_Directions for this task:_
Please copy, character for character, the lines of the items below from the one containing "pose: elev=249.9 azim=330.6" through the final line, including both.

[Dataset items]
──────────

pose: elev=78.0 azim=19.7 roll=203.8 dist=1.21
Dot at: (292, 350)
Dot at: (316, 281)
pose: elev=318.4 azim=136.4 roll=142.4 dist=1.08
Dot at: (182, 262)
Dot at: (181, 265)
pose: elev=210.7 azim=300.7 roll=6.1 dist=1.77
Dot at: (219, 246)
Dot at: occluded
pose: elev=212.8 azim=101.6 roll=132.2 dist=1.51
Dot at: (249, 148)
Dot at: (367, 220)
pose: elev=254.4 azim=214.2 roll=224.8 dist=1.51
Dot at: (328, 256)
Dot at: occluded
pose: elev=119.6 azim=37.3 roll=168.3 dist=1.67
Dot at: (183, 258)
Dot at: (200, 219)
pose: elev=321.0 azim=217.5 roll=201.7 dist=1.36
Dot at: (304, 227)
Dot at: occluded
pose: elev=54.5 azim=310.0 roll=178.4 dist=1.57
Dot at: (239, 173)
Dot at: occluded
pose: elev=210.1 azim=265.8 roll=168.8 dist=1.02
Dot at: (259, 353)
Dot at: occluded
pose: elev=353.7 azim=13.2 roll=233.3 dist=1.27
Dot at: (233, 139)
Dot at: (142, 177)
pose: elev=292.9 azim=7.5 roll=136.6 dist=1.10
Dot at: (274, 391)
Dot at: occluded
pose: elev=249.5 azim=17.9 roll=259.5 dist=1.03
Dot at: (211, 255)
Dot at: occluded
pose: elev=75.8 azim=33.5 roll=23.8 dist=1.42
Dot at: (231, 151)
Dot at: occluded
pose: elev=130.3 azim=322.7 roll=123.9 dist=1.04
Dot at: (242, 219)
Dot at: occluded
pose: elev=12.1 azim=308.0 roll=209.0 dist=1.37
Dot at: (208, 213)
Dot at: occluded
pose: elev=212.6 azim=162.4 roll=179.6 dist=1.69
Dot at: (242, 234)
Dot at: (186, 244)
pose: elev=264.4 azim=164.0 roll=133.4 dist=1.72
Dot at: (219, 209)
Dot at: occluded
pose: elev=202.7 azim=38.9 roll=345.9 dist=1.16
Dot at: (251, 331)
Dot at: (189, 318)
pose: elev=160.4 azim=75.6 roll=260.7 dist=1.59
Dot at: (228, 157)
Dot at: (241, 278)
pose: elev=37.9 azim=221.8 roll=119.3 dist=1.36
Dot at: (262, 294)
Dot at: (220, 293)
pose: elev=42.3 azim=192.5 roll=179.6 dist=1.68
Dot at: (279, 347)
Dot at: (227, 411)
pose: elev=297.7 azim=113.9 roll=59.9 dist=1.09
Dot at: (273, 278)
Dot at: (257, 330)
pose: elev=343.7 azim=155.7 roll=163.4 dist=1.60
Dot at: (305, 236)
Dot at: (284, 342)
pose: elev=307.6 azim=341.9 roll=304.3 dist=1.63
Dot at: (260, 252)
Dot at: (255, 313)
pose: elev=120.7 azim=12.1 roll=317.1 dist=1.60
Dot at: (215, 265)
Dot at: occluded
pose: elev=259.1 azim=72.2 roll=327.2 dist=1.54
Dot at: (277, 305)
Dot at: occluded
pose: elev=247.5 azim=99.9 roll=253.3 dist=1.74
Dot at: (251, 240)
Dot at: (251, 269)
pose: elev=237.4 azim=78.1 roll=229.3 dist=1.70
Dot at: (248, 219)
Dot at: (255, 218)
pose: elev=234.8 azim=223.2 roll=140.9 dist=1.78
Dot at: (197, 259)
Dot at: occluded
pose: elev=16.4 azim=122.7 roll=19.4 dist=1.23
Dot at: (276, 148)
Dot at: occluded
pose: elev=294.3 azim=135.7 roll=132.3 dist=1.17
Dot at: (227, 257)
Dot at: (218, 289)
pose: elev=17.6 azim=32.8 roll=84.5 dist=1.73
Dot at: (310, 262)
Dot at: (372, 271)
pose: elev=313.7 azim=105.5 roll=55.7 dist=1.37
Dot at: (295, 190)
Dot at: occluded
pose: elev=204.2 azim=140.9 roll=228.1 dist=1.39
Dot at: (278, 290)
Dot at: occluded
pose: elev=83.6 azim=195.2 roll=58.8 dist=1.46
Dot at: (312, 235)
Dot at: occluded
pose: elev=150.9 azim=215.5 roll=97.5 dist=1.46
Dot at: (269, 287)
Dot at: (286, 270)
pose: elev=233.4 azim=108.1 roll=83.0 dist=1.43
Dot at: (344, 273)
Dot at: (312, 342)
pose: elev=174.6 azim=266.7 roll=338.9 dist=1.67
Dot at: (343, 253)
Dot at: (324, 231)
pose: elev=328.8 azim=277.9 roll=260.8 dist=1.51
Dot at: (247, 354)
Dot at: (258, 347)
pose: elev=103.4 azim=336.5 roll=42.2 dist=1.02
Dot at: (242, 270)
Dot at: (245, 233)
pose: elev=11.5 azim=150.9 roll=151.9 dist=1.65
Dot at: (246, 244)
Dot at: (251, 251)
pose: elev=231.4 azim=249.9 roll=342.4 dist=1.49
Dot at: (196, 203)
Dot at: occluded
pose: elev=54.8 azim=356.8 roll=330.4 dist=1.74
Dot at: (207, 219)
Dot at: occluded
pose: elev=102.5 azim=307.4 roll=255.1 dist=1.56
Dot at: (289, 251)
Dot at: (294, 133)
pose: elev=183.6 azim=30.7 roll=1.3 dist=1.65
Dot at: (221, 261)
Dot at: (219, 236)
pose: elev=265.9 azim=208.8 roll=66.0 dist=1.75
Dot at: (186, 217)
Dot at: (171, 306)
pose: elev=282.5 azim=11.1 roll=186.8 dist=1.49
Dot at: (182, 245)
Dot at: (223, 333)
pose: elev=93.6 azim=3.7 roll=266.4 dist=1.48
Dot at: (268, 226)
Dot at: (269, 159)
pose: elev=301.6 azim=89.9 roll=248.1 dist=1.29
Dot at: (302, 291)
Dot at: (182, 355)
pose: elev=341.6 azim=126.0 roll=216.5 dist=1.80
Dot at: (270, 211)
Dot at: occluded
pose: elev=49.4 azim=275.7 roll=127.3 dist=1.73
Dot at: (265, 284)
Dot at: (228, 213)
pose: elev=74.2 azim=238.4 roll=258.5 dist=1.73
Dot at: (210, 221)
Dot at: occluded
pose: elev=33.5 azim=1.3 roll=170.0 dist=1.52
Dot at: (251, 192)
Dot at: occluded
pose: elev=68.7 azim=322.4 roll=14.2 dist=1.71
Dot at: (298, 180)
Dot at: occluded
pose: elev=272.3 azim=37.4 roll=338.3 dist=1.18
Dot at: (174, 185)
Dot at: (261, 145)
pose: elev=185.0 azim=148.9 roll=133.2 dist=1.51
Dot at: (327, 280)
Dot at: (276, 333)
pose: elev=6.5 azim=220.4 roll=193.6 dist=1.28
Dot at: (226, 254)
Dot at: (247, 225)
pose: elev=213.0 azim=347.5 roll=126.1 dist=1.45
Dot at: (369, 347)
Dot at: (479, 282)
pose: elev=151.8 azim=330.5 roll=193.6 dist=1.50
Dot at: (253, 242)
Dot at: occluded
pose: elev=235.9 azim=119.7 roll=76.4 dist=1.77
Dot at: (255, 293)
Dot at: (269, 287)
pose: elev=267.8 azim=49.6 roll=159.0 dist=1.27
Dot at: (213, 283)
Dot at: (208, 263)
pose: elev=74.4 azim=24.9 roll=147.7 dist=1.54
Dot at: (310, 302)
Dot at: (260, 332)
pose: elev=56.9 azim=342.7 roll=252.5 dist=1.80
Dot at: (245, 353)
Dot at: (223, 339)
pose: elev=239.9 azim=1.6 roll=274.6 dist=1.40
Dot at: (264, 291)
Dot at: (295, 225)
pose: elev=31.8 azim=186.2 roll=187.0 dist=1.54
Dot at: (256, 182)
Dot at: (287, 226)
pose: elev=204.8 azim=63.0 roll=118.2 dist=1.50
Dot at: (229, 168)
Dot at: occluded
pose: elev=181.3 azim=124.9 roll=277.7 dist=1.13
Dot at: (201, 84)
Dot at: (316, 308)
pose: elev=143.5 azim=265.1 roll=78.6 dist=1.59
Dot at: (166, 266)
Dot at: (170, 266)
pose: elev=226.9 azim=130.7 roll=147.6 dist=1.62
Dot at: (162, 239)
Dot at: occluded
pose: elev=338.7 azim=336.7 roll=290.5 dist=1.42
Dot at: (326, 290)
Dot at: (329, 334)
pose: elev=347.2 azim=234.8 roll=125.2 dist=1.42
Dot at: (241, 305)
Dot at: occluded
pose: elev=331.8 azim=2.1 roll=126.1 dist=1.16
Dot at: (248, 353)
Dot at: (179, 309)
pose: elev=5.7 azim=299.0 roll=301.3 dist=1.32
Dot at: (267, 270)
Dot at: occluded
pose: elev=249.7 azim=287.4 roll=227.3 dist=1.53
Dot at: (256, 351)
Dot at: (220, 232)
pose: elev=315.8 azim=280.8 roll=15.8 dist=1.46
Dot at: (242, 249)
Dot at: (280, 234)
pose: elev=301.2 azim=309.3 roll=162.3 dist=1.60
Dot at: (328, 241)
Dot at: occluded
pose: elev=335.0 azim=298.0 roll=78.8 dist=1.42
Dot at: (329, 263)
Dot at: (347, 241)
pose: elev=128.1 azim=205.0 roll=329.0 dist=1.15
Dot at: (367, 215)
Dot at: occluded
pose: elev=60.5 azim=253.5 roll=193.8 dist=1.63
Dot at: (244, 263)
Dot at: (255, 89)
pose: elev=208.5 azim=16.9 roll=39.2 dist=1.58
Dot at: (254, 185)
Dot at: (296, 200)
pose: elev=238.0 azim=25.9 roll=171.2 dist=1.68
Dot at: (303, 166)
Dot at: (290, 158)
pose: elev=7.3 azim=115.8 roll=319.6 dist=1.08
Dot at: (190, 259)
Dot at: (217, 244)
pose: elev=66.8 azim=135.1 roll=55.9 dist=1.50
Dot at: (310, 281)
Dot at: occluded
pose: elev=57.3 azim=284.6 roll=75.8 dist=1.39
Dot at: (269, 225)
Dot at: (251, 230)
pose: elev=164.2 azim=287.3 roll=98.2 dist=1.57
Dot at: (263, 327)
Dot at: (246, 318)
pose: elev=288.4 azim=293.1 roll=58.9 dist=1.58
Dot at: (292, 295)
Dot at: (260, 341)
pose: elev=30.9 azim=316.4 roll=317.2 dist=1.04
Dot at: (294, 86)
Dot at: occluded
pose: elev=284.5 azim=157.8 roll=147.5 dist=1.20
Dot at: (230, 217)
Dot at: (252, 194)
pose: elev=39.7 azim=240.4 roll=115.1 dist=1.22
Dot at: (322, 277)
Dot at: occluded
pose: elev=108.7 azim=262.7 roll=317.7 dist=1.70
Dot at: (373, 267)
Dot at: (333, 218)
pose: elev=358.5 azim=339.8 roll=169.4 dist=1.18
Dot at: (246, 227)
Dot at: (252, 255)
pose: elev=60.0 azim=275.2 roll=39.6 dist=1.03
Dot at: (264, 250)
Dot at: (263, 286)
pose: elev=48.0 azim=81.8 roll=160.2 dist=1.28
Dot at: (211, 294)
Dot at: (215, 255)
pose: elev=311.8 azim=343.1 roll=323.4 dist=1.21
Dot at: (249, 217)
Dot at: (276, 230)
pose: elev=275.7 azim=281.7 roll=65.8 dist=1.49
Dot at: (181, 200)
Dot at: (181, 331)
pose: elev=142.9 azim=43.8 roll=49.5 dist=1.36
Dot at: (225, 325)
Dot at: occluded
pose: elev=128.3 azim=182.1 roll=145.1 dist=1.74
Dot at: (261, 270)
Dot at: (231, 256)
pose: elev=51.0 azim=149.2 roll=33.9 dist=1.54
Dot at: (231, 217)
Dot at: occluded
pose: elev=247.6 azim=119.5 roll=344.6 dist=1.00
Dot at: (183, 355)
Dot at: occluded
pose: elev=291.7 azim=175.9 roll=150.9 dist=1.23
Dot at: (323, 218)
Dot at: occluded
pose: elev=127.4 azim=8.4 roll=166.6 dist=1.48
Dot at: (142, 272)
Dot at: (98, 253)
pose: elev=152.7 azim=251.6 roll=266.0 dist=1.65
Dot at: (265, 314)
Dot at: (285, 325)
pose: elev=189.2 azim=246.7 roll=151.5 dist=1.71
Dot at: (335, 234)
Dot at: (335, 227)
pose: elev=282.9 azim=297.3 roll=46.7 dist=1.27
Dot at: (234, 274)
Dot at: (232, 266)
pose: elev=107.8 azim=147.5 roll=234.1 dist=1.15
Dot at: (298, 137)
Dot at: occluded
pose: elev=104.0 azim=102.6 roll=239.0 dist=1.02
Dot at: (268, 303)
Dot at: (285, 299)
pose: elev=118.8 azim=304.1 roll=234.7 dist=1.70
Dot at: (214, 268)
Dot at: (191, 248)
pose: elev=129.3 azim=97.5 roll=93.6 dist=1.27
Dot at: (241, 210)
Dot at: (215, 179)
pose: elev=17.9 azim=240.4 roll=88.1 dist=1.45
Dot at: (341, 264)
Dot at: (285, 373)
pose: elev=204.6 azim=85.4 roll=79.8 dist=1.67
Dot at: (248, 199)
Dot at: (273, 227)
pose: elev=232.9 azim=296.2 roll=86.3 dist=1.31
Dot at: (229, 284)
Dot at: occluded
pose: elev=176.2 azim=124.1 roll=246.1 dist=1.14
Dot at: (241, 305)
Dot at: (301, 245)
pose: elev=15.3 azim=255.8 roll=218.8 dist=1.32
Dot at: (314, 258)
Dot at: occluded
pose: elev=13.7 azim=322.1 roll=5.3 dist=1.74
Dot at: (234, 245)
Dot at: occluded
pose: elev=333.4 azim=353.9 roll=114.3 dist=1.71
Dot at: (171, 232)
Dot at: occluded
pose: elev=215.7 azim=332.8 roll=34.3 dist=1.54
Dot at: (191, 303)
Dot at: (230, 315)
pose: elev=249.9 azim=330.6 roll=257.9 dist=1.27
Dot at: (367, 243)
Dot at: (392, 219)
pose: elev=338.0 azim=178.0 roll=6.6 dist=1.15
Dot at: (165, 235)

──────────

_Solution to the exercise:_
pose: elev=249.9 azim=330.6 roll=257.9 dist=1.27
Dot at: (367, 243)
Dot at: (392, 219)
pose: elev=338.0 azim=178.0 roll=6.6 dist=1.15
Dot at: (165, 235)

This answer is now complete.